▶ **Input records**:
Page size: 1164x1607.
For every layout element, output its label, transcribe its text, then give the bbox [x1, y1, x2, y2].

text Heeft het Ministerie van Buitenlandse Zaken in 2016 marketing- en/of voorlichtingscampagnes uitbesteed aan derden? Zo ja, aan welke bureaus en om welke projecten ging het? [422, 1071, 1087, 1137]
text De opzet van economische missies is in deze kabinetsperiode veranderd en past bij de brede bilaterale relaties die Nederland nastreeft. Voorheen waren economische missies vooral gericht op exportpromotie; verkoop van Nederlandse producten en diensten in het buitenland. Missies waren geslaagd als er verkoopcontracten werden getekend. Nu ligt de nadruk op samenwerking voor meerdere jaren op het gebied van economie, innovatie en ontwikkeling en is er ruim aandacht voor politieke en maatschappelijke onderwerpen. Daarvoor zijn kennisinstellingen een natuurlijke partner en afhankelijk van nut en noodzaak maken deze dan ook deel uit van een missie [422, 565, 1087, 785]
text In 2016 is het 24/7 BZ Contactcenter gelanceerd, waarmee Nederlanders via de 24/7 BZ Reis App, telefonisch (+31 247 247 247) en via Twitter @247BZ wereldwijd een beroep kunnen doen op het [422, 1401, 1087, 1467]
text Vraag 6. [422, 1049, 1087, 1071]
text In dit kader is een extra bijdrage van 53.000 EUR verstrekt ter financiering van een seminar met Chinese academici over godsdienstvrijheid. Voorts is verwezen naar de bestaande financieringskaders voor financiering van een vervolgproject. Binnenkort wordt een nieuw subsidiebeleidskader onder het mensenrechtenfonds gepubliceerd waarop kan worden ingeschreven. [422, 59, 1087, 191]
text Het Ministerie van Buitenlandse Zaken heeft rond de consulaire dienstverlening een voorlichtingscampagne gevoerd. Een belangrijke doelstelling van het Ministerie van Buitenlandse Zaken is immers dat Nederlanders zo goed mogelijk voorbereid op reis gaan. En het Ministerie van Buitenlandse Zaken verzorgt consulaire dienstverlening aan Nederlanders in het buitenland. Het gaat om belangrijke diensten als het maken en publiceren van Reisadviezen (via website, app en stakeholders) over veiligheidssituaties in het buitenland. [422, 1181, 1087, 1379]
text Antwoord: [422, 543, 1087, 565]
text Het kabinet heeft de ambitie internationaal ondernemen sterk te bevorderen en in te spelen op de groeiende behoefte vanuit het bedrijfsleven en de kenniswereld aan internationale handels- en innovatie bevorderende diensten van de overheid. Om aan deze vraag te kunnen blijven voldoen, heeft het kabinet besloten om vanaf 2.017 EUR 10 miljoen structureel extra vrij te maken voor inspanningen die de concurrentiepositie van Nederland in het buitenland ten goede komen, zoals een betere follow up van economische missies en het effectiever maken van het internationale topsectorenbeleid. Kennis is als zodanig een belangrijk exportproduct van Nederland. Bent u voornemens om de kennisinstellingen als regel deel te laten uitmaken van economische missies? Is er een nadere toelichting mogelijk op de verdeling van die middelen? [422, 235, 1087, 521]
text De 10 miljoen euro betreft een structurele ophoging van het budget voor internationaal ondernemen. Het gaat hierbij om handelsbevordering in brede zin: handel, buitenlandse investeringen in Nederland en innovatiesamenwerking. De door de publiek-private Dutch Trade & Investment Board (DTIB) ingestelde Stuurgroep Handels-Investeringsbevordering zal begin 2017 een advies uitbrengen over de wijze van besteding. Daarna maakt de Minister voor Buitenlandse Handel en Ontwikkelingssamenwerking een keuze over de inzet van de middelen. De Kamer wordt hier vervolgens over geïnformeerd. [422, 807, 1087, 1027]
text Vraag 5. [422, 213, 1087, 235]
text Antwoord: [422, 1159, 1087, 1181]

▶ **Task prompt**: Copy the entries word for word from their first line through the line that contains "For every layout", and include both of those lines.

▶ **Result for this exercise**:
Page size: 1164x1607.
For every layout element, output its label, transcribe its text, then give the bbox [x1, y1, x2, y2].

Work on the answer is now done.